O pensamento de Karl Marx foi o que mais influenciou o mundo no século XX. A ascensão da União Soviética com a revolução Russa de 1917 é somente um dos marcos que podem ser remetidos, guardando as devidas proporções, a influência do pensamento marxista, e isso sem contar toda a tensão que moldou a política, seja no que tange ao nazismo até a bipolaridade de horizontes ideológicos na assim chamada Guerra Fria. Por esses e outros motivos é que o livro de Juan Goytisolo, A saga dos Marx, carrega já em seu título, uma pretensão bastante ousada.

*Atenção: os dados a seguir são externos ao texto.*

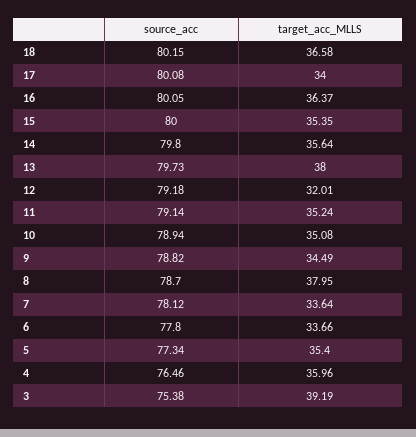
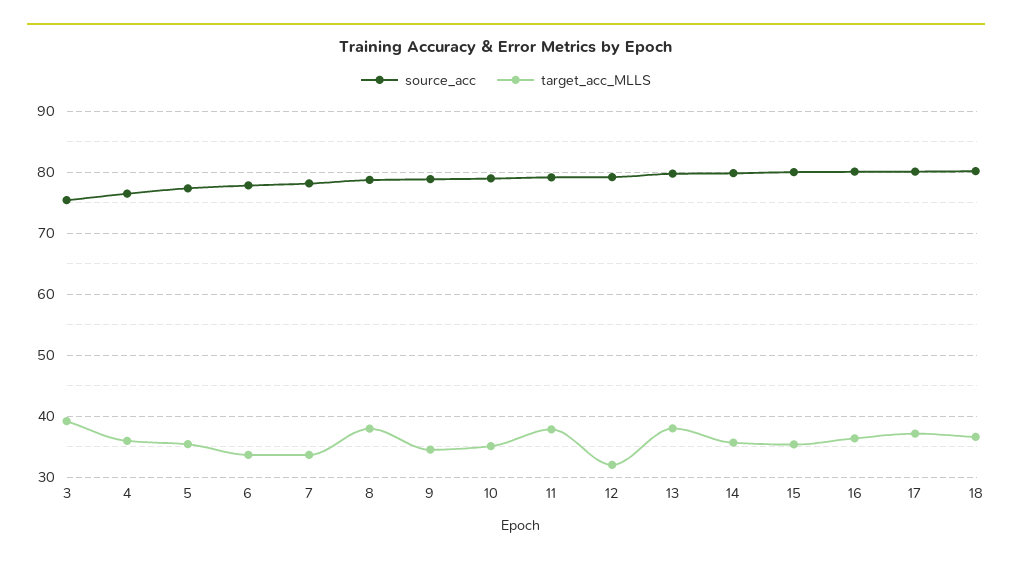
target_acc_MLLS, 17: 34 -> 37
target_acc_MLLS, 11: 35.24 -> 38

O escritor espanhol consegue lidar de maneira bastante interessante com um tema tão complexo e em disputa como esse. O livro se inicia quando um navio cheio de albaneses aporta de maneira atabalhoada em uma praia de grã-finos, fazendo com que os ricaços se encham de asco enquanto os albaneses buscam quaisquer formas de subsistência ou um passaporte para Dallas, lugar semi-mítico que conhecem do célebre seriado televisivo.

Os albaneses fogem dos desdobramentos do regime comunista que não proveu o que eles consideravam ser suas prioridades, tão distorcidas pelo contato com a mass media  televisiva ocidental (essa “quase-entidade onipresente” do mundo contemporâneo), por exemplo, que estapafurdiamente apresentava Dallas ou os Estados Unidos como terra da promissão e das oportunidades. De sua sala de estar, refugiado na Inglaterra, quem assiste a esse insólito evento, é o pai do socialismo científico, o próprio Karl Marx!

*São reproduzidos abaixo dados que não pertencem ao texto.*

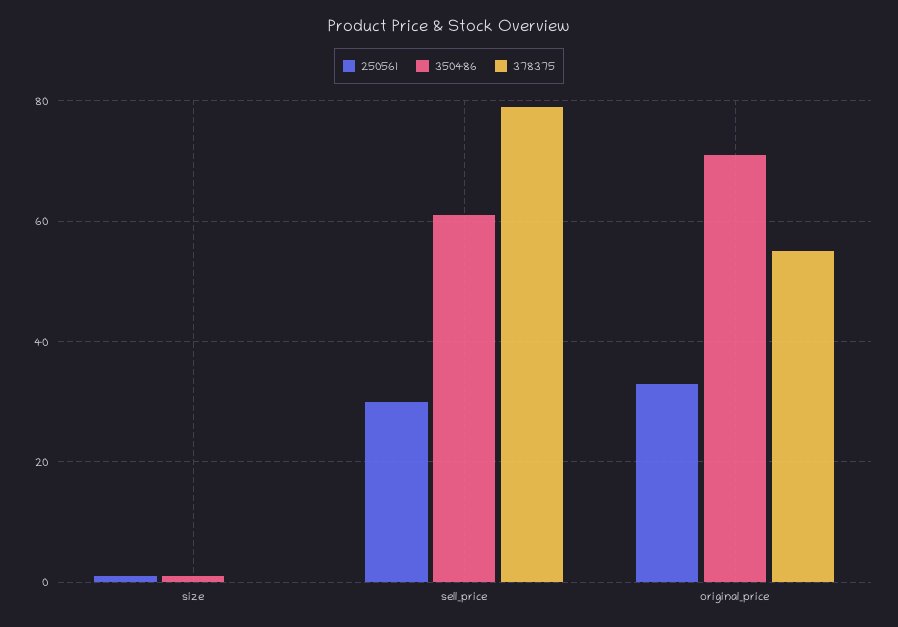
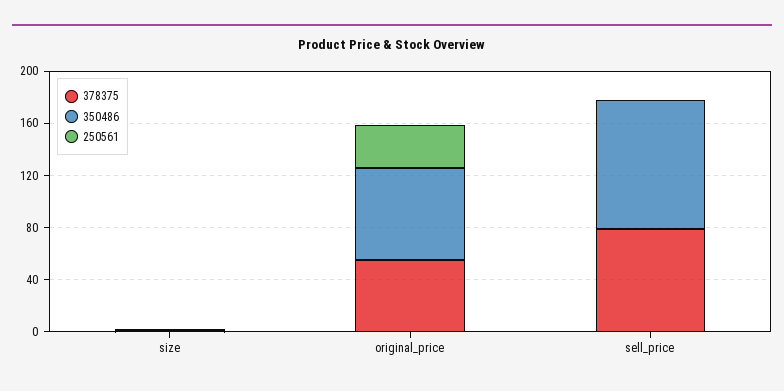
250561, sell_price: 30 -> 0
350486, sell_price: 60 -> 100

Escrito em 1993, o livro foi concebido em um período muito significativo para sua compreensão, pois fazia apenas dois anos que a União Soviética tinha sido oficialmente desfeita, quatro anos que o Muro de Berlim fora derrubado e que uma onda de pessimismo e descrença havia se abatido sobre os entusiastas do comunismo e da revolução. É possível apenas imaginar que tipos de sentimentos e sensações passavam pelo arquiteto teórico da sociedade comunista.

Goytisolo abusa de uma metalinguagem, já que um dos personagens do livro está justamente escrevendo um romance sobre a família Marx, tanto que no início são apresentados os membros da família para que o leitor possa se situar melhor. Marx é entrevistado pelo autor (nem tão) misterioso, que lida, além de toda a ressaca pós-queda do Muro, com os prazos de seu editor, com as intempéries vividas pela família Marx (que alterna cenas passadas no século XIX com cenas ficcionais de seu cotidiano no contexto do século XX), por uma feminista acusando Marx de ser um machista de concepções patriarcais e assim por diante.

O livro consegue traduzir bem a pilhagem que sobreveio ao “fracasso” da sociedade concebida por Karl Marx, em que todos pareciam querer apontar críticas e construir teorias sobre o sucesso do capitalismo e o já esperado destino de fracasso do comunismo. Observações descabidas de vários personagens, tanto da época de Marx como do presente do autor, pontuam a obra e delineiam a verdadeira balbúrdia tragicômica que tomou conta dos debates mundiais: acusações descabidas, afirmações absurdas, reclames de profecias supostamente proferidas etc.

A porção final do livro traz um debate televisivo a respeito da telenovela produzida sobre Marx e sua família no cotidiano (um exemplo de bizarrice pós-moderna), onde vários personagens se digladiam sobre o que fazer com a suposta herança malfadada do marxismo e do comunismo, que novos rumos a humanidade tomaria nesse novo contexto, entre outras questões.

O que acontece é que a superficialidade televisiva, tão emblematicamente característica da “sociedade do espetáculo” (para usarmos a terminologia de Guy Deborde), consegue distorcer essas questões e turvá-las ainda mais, anunciando os tempos incertos e confusos que se seguiriam (e que nos chegam até hoje).

Ao final, fica a dúvida, amarga como o humor de Marx ao assistir ao desembarque desenfreado dos albaneses, sobre as possibilidades (ou não) de se constituir novamente um campo de contraposição e debates tão amplo como o escopo de análises do pensamento de Marx proporciona.